Stagecoach Manchester Olympian 780 is seen in Piccadilly on an early Sunday morning in March 1999.

Metrolink tram 1025 approaching the city centre bus/tram interchange at Piccadilly in May 1999.

By combining the two visits on this page, it gives an interesting insight into both past and present transport systems in Manchester, Bolton and Stockport, and a reminder of how things have changed. Manchester area services at the time were mainly provided by Stagecoach and First Group vehicles, with smaller contributions from Arriva Manchester (with a Merseyside address!), Bullocks, Maynes, and a few Trent vehicles were encountered in Stockport heading into the Peak District. Quite a number of Wrights bodied vehicles were noticed on both visits, in both rigid and articulated formats and carrying both versions of First Manchester livery. Possibly if I had looked closer, some of the Stagecoach vehicles would probably have been from the Ribble fleet, but those stripes are all invading and monotonous (see one Stagecoach bus and you've seen ‘em all!!)

One of the many Wrights bodied vehicles to have been placed in service by First Group. Unlike later buses, this 1995 delivery was painted in what has been termed "tomato soup" livery.

Trent vehicles could also be encountered in Stockport, operating into the Peak District National Park in Derbyshire. Registered N815 PRA, this bus is on route 199 to Buxton.


Anyway, now to the past.... The May event therefore harked back to an era when the local operators were just that, locally run and managed, and with readily identifiable different liveries and municipal crests. Red and grey for Lancashire United, maroon and cream for Bolton Corporation, that magnificently restored PD2 in Ashton's blue and cream, the green Salford and Bury buses, the nearly all red Ribbles, and Yelloway's tasteful yellow livery on their generations of AECs over the years..... All now gone, well almost anyway..... Except on that weekend when Boyle Street once again hosted them all, Leyland, AEC, Bristol, Daimler, Crossley – the great names from the past...

A nostalgic sight (for me) was the presence of FBN 232C, one of Bolton's East Lancs bodied Atlanteans, as I had once acquired sister bus HWH 266F with a view to restoring it. The condition of the latter's lower deck framework though soon put paid to that dream, and the bus was put out of its misery....... What might have been was brought back to me as I studied 232 at rest, and later I found two photos of 266 in service in the 1960s, which I bought........ Once I had got over that shock, the preserved buses parked outside beckoned, and over the course of the weekend I probably travelled on most of the vehicles which were used on the various free routes, or at least I attempted to anyhow. The museum cafe also does a brilliant line in Cornish pasties and mushy peas, which after travelling all night to get there, was very welcome!
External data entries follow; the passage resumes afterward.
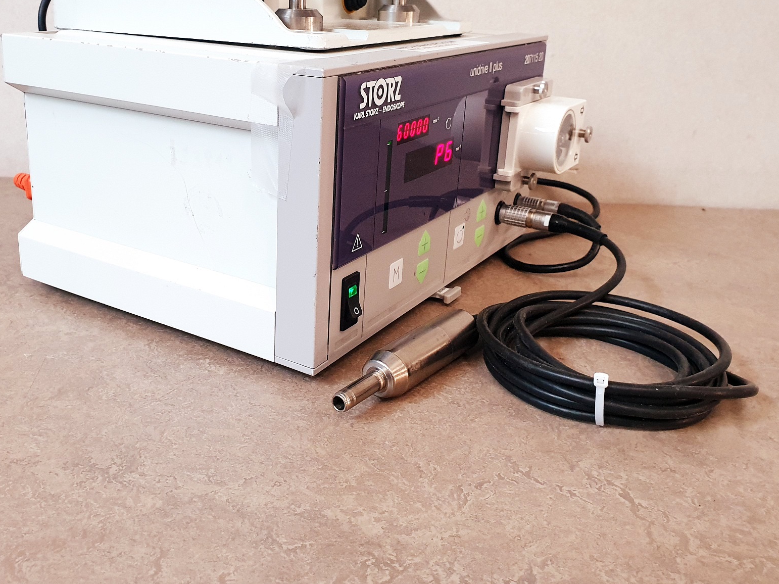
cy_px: 233
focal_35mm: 34
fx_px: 765
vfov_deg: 41.6
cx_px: 312
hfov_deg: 53.6
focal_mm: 4.3
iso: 320
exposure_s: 1/50
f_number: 2.4
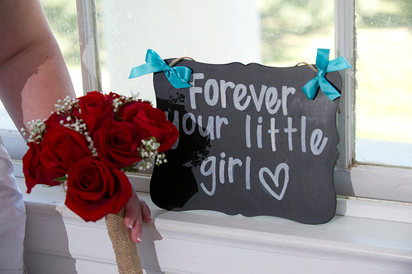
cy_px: 137
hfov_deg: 26.0
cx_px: 206
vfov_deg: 17.5
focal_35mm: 78
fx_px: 892
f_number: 4
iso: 640
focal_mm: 78
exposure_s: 1/125
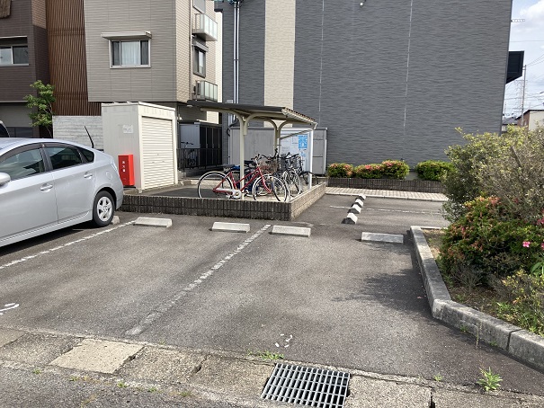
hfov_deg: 63.4
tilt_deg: -7.6
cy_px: 204
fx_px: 440
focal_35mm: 28
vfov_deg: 49.8
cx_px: 272
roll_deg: -1.2
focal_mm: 3.99
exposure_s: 1/1245
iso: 20
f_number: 1.8
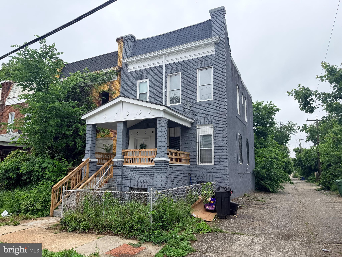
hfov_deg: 71.6
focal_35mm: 24
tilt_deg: +6.9
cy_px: 128
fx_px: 237
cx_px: 171
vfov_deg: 56.8
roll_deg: -0.8
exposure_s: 1/3145
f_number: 1.78
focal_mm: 6.76
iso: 80
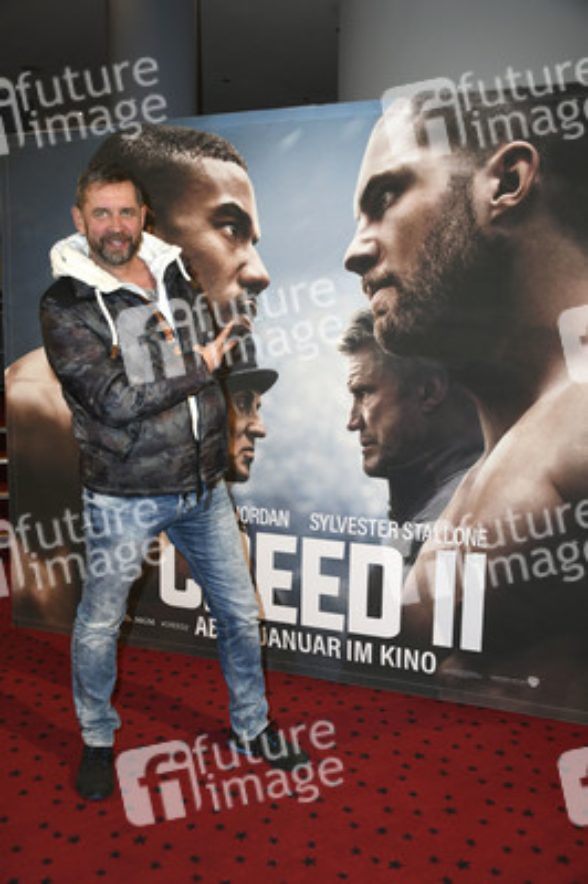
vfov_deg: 58.8
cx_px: 294
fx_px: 785
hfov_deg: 41.0
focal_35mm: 32
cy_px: 442
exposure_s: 1/125
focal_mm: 32
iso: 500
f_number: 6.3
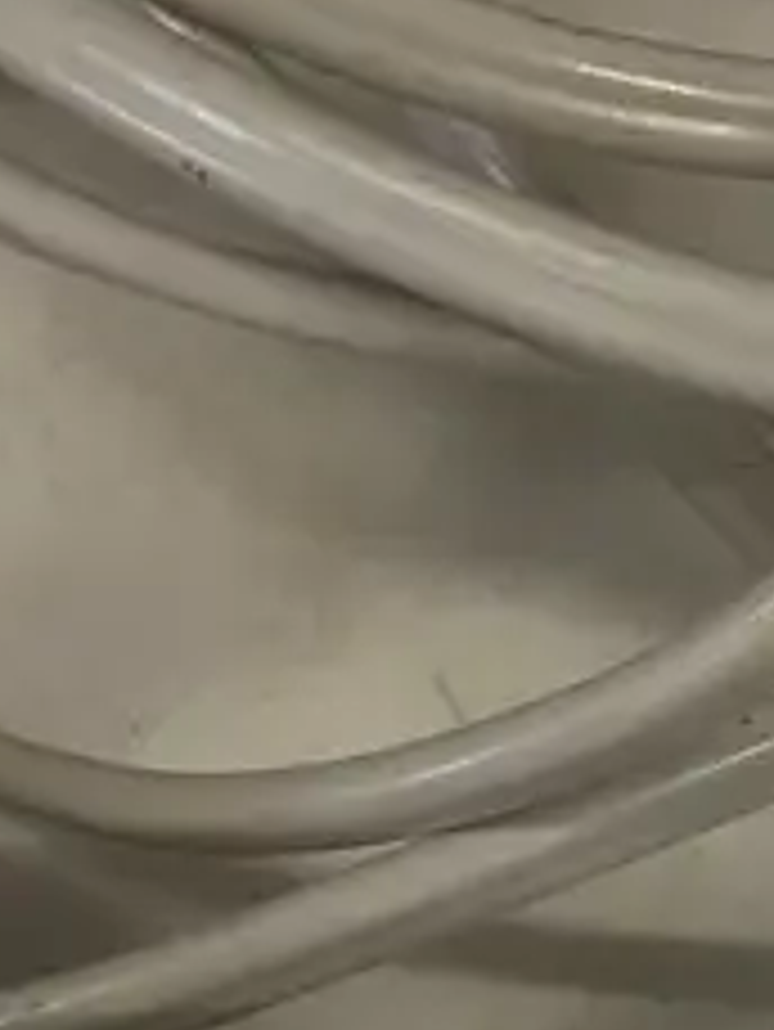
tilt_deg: -63.0
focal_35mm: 125
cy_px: 1448
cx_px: 576
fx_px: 3723
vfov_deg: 14.9
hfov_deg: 11.8
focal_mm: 3.99
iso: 125
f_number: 1.8
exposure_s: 1/50
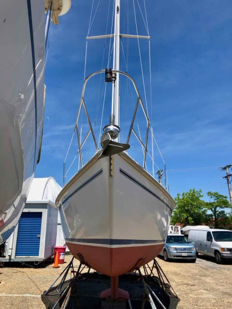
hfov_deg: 49.7
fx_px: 250
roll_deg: -1.5
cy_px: 154
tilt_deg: +17.0
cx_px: 116
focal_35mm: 28
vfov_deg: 63.4
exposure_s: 1/1919
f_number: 1.8
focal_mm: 3.99
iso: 20
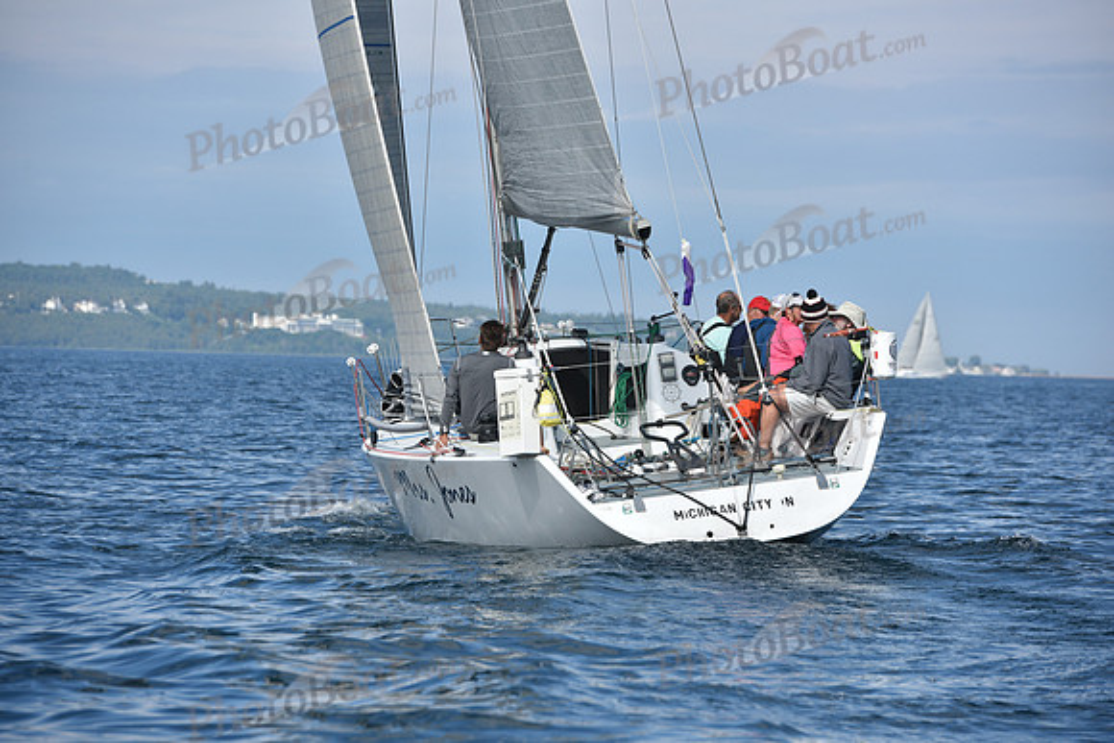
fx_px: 5881
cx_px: 557
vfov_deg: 7.2
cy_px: 372
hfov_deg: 10.8
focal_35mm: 190
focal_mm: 190
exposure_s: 1/1600
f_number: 7.1
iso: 250
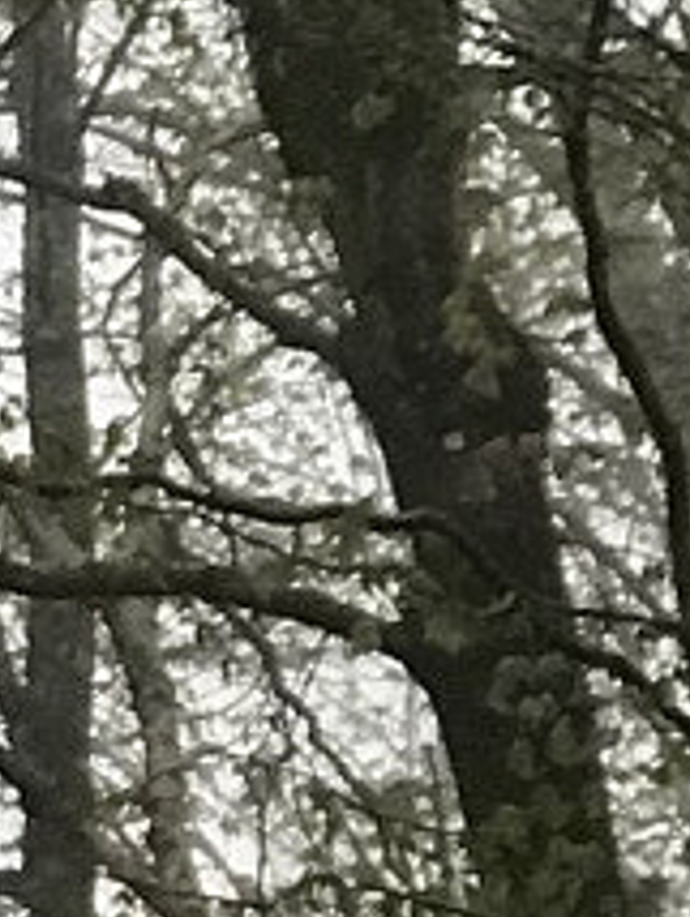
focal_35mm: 426
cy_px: 1187
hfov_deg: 3.4
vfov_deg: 4.6
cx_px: -1817
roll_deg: +0.6
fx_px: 11299
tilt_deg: +21.7
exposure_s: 1/60
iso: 64
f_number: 2.8
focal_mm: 6.6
This 1965 Leyland PD2 was the only ex Ashton bus to take part. It's a forward entrance Roe bodied bus and has been beautifully restored to original condition. This provided the "vintage" journeys to Bolton on the Saturday along with a Stagecoach s/d bus.

One of many buses seen on the short route to Victoria was this ex Bolton Crossley single decker. While most Bolton orders went to Leyland, they also had Daimlers, AECs and a Bedford as well as the Crossley.

Two of Bolton's fleet of Leyland Titans are contrasted here. Nearest the camera is MCCW bodied no.77 of 1956, and alongside it is a 1929 Leyland bodied petrol engined TD1. Both of these buses have also been produced as scale models.

Once Bolton had settled on Atlanteans, this design of East Lancs body was produced on behalf of their then manager, Ralph Bennett, who later introduced the trend-setting Mancunian deckers in the late 1960s. This 1965 bus is seen under the arches at Salford Greengates, a slightly dark but dramatic setting.

From the former Bury Corporation fleet two buses attended, and these showed the practice of a fleet that sourced buses from more than one manufacturer. These green and cream buses were AEC Regent 177 and Leyland Titan 201 (pictured above).

Crosville also ran services into Manchester, as well as covering much of North and Mid Wales. Their 1960s fleet was represented by this restored ECW bodied Bristol RE coach, new in 1968.

Lancashire United was among the first customers for the Daimler Fleetline. This Northern Counties bodied Fleetline was one of the earliest to be produced. New in 1962, it is now thought to be the oldest surviving example of its type.

This view was taken from upstairs on one bus and is looking down Boyle Street towards the centre of Manchester. The red bus is a 1962 Daimler Fleetline with the single decker being a Plaxton Derwent bodied Leyland Leopard bus. Both of these were new to the now vanished Lancashire United fleet. The orange and white decker beyond that is an in-service First Manchester MCW Metrobus, its home garage being the redbrick building on the left of the picture

A reminder of Ribble Motor Services in its pre Stagecoach and National Bus Company era was provided by this full front PD3 with a Metro Cammell body dating from 1961. Like all Ribble deckers of its era, it has the "Scottish" style destination box, as well as an illuminated advert panel.

This Salford PD2 was new in 1967 and has a forward entrance MCW body. Again its original operator specified the exposed radiator, this and its green livery contrasting with the red painted Atlanteans and Fleetlines of larger neighbour Manchester City Transport.

Yelloway, formerly based in Rochdale, sadly became a victim of changing owners and deregulation and ceased trading in 1989. For many years it had provided express coach services in the north-west, and most of its fleet was based on AEC chassis, such as this preserved 1976 Duple Dominant. The company also ran the products of Harrington and Plaxton over the years.